## [Work required]
What you return must be the data below, word for word, without any images.

[Opening Records for processing section]

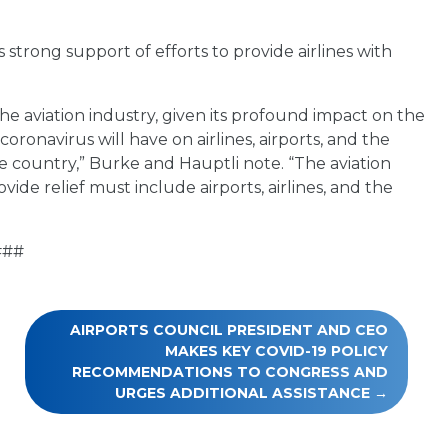
strong support of efforts to provide airlines with
 the aviation industry, given its profound impact on the
ronavirus will have on airlines, airports, and the
he country,” Burke and Hauptli note. “The aviation
vide relief must include airports, airlines, and the
###
AIRPORTS COUNCIL PRESIDENT AND CEO
MAKES KEY COVID-19 POLICY
RECOMMENDATIONS TO CONGRESS AND
URGES ADDITIONAL ASSISTANCE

[Closing Records for processing section]

## [Answer to this task]
strong support of efforts to provide airlines with
 the aviation industry, given its profound impact on the
ronavirus will have on airlines, airports, and the
he country,” Burke and Hauptli note. “The aviation
vide relief must include airports, airlines, and the
###
AIRPORTS COUNCIL PRESIDENT AND CEO
MAKES KEY COVID-19 POLICY
RECOMMENDATIONS TO CONGRESS AND
URGES ADDITIONAL ASSISTANCE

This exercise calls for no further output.